- Born: September 19, 1972 (age 54) Kranj , Slovenia
- Years active: since 2000
- Known for: Water polo refereeing

= Boris Margeta =

Slovenian water polo referee

Boris Margeta (Kranj, Slovenia, 19 September 1972) is a Slovenian water polo referee, who is one of the most experienced European referees in water polo. He has been the president of the World Water Polo Referees' Association (WWR) since 2018. He has officiated water polo competitions at six Olympic Games.

==Career==
In his first youth years, he started playing water polo for the Slovenian club Triglav. Later he quit and Matjaž Rakovec, a former international water polo referee and president of the Slovenian water polo referees' organisation, encouraged him into getting into water polo refereeing. He began refereeing in the 1990s.

He passed the Slovenian examination to become an international referee in 1997, and he eventually was invited then by FINA and officiated at his first Olympic Games in Sydney in 2000.

Margeta has officiated at six Summer Olympic Games. He was selected for the Summer Olympic Games of 2000, 2004, 2008, 2012, 2016 and 2024. In fact, he was additionally invited for the 2020 Summer Olympics, but due to a family matter, he did not take part.

Margeta has also officiated in several final games of the World Aquatics Championship, World Cup, World League, and also in European Champions League.

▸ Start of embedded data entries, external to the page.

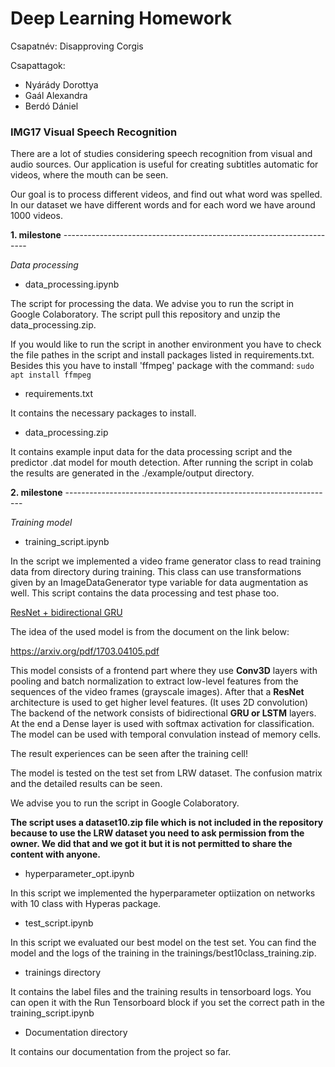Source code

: # Deep Learning Homework

Csapatnév: Disapproving Corgis

Csapattagok:
* Nyárády Dorottya
* Gaál Alexandra
* Berdó Dániel

### IMG17 Visual Speech Recognition

There are a lot of studies considering speech recognition from visual and audio sources. Our application is useful for creating subtitles automatic for videos, where the mouth can be seen.

Our goal is to process different videos, and find out what word was spelled. In our dataset we have different words and for each word we have around 1000 videos.

**1. milestone** ---------------------------------------------------------------------

*Data processing*

* data_processing.ipynb

The script for processing the data. We advise you to run the script in Google Colaboratory. The script pull this repository and unzip the data_processing.zip.

If you would like to run the script in another environment you have to check the file pathes in the script and install packages listed in requirements.txt. Besides this you have to install 'ffmpeg' package with the command:
``` sudo apt install ffmpeg ```

* requirements.txt

It contains the necessary packages to install.

* data_processing.zip

It contains example input data for the data processing script and the predictor .dat model for mouth detection. After running the script in colab the results are generated in the ./example/output directory.

**2. milestone** -------------------------------------------------------------------

*Training model*

* training_script.ipynb

In the script we implemented a video frame generator class to read training data from directory during training. This class can use transformations given by an ImageDataGenerator type variable for data augmentation as well. This script contains the data processing and test phase too.

<ins>ResNet + bidirectional GRU</ins>

The idea of the used model is from the document on the link below:

https://arxiv.org/pdf/1703.04105.pdf

This model consists of a frontend part where they use **Conv3D** layers with pooling and batch normalization to extract low-level features from the sequences of the video frames (grayscale images). After that a **ResNet** architecture is used to get higher level features. (It uses 2D convolution) The backend of the network consists of bidirectional **GRU or LSTM** layers. At the end a Dense layer is used with softmax activation for classification. The model can be used with temporal convulation instead of memory cells.

The result experiences can be seen after the training cell!

The model is tested on the test set from LRW dataset. The confusion matrix and the detailed results can be seen.

We advise you to run the script in Google Colaboratory.

**The script uses a dataset10.zip file which is not included in the repository because  to use the LRW dataset you need to ask permission from the owner. We did that and we got it but it is not permitted to share the content with anyone.**

* hyperparameter_opt.ipynb

In this script we implemented the hyperparameter optiization on networks with 10 class with Hyperas package.

* test_script.ipynb

In this script we evaluated our best model on the test set. You can find the model and the logs of the training in the trainings/best10class_training.zip.

* trainings directory

It contains the label files and the training results in tensorboard logs. You can open it with the Run Tensorboard block if you set the correct path in the training_script.ipynb

* Documentation directory

It contains our documentation from the project so far.
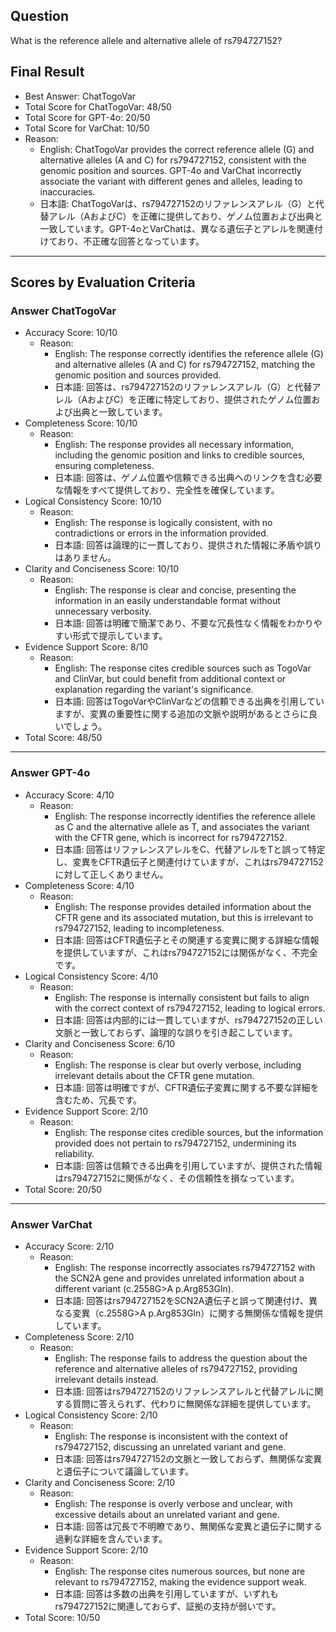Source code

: ## Question

What is the reference allele and alternative allele of rs794727152?

## Final Result

- Best Answer: ChatTogoVar
- Total Score for ChatTogoVar: 48/50
- Total Score for GPT-4o: 20/50
- Total Score for VarChat: 10/50
- Reason:
  - English: ChatTogoVar provides the correct reference allele (G) and alternative alleles (A and C) for rs794727152, consistent with the genomic position and sources. GPT-4o and VarChat incorrectly associate the variant with different genes and alleles, leading to inaccuracies.
  - 日本語: ChatTogoVarは、rs794727152のリファレンスアレル（G）と代替アレル（AおよびC）を正確に提供しており、ゲノム位置および出典と一致しています。GPT-4oとVarChatは、異なる遺伝子とアレルを関連付けており、不正確な回答となっています。

---

## Scores by Evaluation Criteria

### Answer ChatTogoVar
- Accuracy Score: 10/10
  - Reason: 
    - English: The response correctly identifies the reference allele (G) and alternative alleles (A and C) for rs794727152, matching the genomic position and sources provided.
    - 日本語: 回答は、rs794727152のリファレンスアレル（G）と代替アレル（AおよびC）を正確に特定しており、提供されたゲノム位置および出典と一致しています。
- Completeness Score: 10/10
  - Reason: 
    - English: The response provides all necessary information, including the genomic position and links to credible sources, ensuring completeness.
    - 日本語: 回答は、ゲノム位置や信頼できる出典へのリンクを含む必要な情報をすべて提供しており、完全性を確保しています。
- Logical Consistency Score: 10/10
  - Reason: 
    - English: The response is logically consistent, with no contradictions or errors in the information provided.
    - 日本語: 回答は論理的に一貫しており、提供された情報に矛盾や誤りはありません。
- Clarity and Conciseness Score: 10/10
  - Reason: 
    - English: The response is clear and concise, presenting the information in an easily understandable format without unnecessary verbosity.
    - 日本語: 回答は明確で簡潔であり、不要な冗長性なく情報をわかりやすい形式で提示しています。
- Evidence Support Score: 8/10
  - Reason: 
    - English: The response cites credible sources such as TogoVar and ClinVar, but could benefit from additional context or explanation regarding the variant's significance.
    - 日本語: 回答はTogoVarやClinVarなどの信頼できる出典を引用していますが、変異の重要性に関する追加の文脈や説明があるとさらに良いでしょう。
- Total Score: 48/50

---

### Answer GPT-4o
- Accuracy Score: 4/10
  - Reason: 
    - English: The response incorrectly identifies the reference allele as C and the alternative allele as T, and associates the variant with the CFTR gene, which is incorrect for rs794727152.
    - 日本語: 回答はリファレンスアレルをC、代替アレルをTと誤って特定し、変異をCFTR遺伝子と関連付けていますが、これはrs794727152に対して正しくありません。
- Completeness Score: 4/10
  - Reason: 
    - English: The response provides detailed information about the CFTR gene and its associated mutation, but this is irrelevant to rs794727152, leading to incompleteness.
    - 日本語: 回答はCFTR遺伝子とその関連する変異に関する詳細な情報を提供していますが、これはrs794727152には関係がなく、不完全です。
- Logical Consistency Score: 4/10
  - Reason: 
    - English: The response is internally consistent but fails to align with the correct context of rs794727152, leading to logical errors.
    - 日本語: 回答は内部的には一貫していますが、rs794727152の正しい文脈と一致しておらず、論理的な誤りを引き起こしています。
- Clarity and Conciseness Score: 6/10
  - Reason: 
    - English: The response is clear but overly verbose, including irrelevant details about the CFTR gene mutation.
    - 日本語: 回答は明確ですが、CFTR遺伝子変異に関する不要な詳細を含むため、冗長です。
- Evidence Support Score: 2/10
  - Reason: 
    - English: The response cites credible sources, but the information provided does not pertain to rs794727152, undermining its reliability.
    - 日本語: 回答は信頼できる出典を引用していますが、提供された情報はrs794727152に関係がなく、その信頼性を損なっています。
- Total Score: 20/50

---

### Answer VarChat
- Accuracy Score: 2/10
  - Reason: 
    - English: The response incorrectly associates rs794727152 with the SCN2A gene and provides unrelated information about a different variant (c.2558G>A p.Arg853Gln).
    - 日本語: 回答はrs794727152をSCN2A遺伝子と誤って関連付け、異なる変異（c.2558G>A p.Arg853Gln）に関する無関係な情報を提供しています。
- Completeness Score: 2/10
  - Reason: 
    - English: The response fails to address the question about the reference and alternative alleles of rs794727152, providing irrelevant details instead.
    - 日本語: 回答はrs794727152のリファレンスアレルと代替アレルに関する質問に答えられず、代わりに無関係な詳細を提供しています。
- Logical Consistency Score: 2/10
  - Reason: 
    - English: The response is inconsistent with the context of rs794727152, discussing an unrelated variant and gene.
    - 日本語: 回答はrs794727152の文脈と一致しておらず、無関係な変異と遺伝子について議論しています。
- Clarity and Conciseness Score: 2/10
  - Reason: 
    - English: The response is overly verbose and unclear, with excessive details about an unrelated variant and gene.
    - 日本語: 回答は冗長で不明瞭であり、無関係な変異と遺伝子に関する過剰な詳細を含んでいます。
- Evidence Support Score: 2/10
  - Reason: 
    - English: The response cites numerous sources, but none are relevant to rs794727152, making the evidence support weak.
    - 日本語: 回答は多数の出典を引用していますが、いずれもrs794727152に関連しておらず、証拠の支持が弱いです。
- Total Score: 10/50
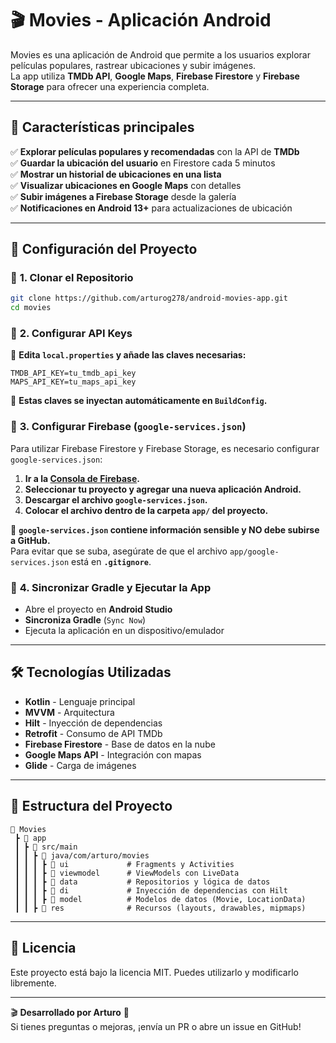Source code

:  # 🎬 Movies - Aplicación Android
 
 Movies es una aplicación de Android que permite a los usuarios explorar películas populares, rastrear ubicaciones y subir imágenes.  
 La app utiliza **TMDb API**, **Google Maps**, **Firebase Firestore** y **Firebase Storage** para ofrecer una experiencia completa.
 
 ---
 
 ## 🚀 **Características principales**
 ✅ **Explorar películas populares y recomendadas** con la API de **TMDb**  
 ✅ **Guardar la ubicación del usuario** en Firestore cada 5 minutos  
 ✅ **Mostrar un historial de ubicaciones en una lista**  
 ✅ **Visualizar ubicaciones en Google Maps** con detalles  
 ✅ **Subir imágenes a Firebase Storage** desde la galería  
 ✅ **Notificaciones en Android 13+** para actualizaciones de ubicación
 
 ---
 
 ## 📲 **Configuración del Proyecto**
 ### 🔹 **1. Clonar el Repositorio**
 ```bash
 git clone https://github.com/arturog278/android-movies-app.git
 cd movies
 ```
 
 ### 🔹 **2. Configurar API Keys**
 📌 **Edita `local.properties` y añade las claves necesarias:**
 ```
 TMDB_API_KEY=tu_tmdb_api_key
 MAPS_API_KEY=tu_maps_api_key
 ```
 📌 **Estas claves se inyectan automáticamente en `BuildConfig`.**

 ### 🔹 **3. Configurar Firebase (`google-services.json`)**
 Para utilizar Firebase Firestore y Firebase Storage, es necesario configurar `google-services.json`:

 1. **Ir a la [Consola de Firebase](https://console.firebase.google.com/).**
 2. **Seleccionar tu proyecto y agregar una nueva aplicación Android.**
 3. **Descargar el archivo `google-services.json`.**
 4. **Colocar el archivo dentro de la carpeta `app/` del proyecto.**

 📌 **`google-services.json` contiene información sensible y NO debe subirse a GitHub.**  
 Para evitar que se suba, asegúrate de que el archivo `app/google-services.json` está en **`.gitignore`**.

 ### 🔹 **4. Sincronizar Gradle y Ejecutar la App**
 - Abre el proyecto en **Android Studio**
 - **Sincroniza Gradle** (`Sync Now`)
 - Ejecuta la aplicación en un dispositivo/emulador
 
 ---
 
 ## 🛠 **Tecnologías Utilizadas**
 - **Kotlin** - Lenguaje principal
 - **MVVM** - Arquitectura
 - **Hilt** - Inyección de dependencias
 - **Retrofit** - Consumo de API TMDb
 - **Firebase Firestore** - Base de datos en la nube
 - **Google Maps API** - Integración con mapas
 - **Glide** - Carga de imágenes
 
 ---
 
 ## 📌 **Estructura del Proyecto**
 ```
 📂 Movies
  ┣ 📂 app
  ┃ ┣ 📂 src/main
  ┃ ┃ ┣ 📂 java/com/arturo/movies
  ┃ ┃ ┃ ┣ 📂 ui             # Fragments y Activities
  ┃ ┃ ┃ ┣ 📂 viewmodel      # ViewModels con LiveData
  ┃ ┃ ┃ ┣ 📂 data           # Repositorios y lógica de datos
  ┃ ┃ ┃ ┣ 📂 di             # Inyección de dependencias con Hilt
  ┃ ┃ ┃ ┣ 📂 model          # Modelos de datos (Movie, LocationData)
  ┃ ┃ ┣ 📂 res              # Recursos (layouts, drawables, mipmaps)
 ```
 
 ---
 
 ## 📄 **Licencia**
 Este proyecto está bajo la licencia MIT. Puedes utilizarlo y modificarlo libremente.
 
 ---
 
 🎬 **Desarrollado por Arturo** 🚀  
 Si tienes preguntas o mejoras, ¡envía un PR o abre un issue en GitHub!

== Refereeing lecturing ==
Margeta has also worked in the education and training of new water polo referees by being an expert lecturer at the European Aquatics Water Polo Referees Schools and has contributed to develop the World Aquatics' education programme for water polo officials.

== Controversial ==
At the 2012 Olympics water polo tournament, in London, Margeta was involved in a highly controversial decision in the men's match between Spain and Croatia. He actually overruled a line judge, who had called as a goal a late Spanish attempt. Croatia won finally the match 8–7. Then, Spain appealed the incident to FINA, but the final match result was upheld. As an outcome, Margeta was then removed from the remaining officiating appointments of this tournament.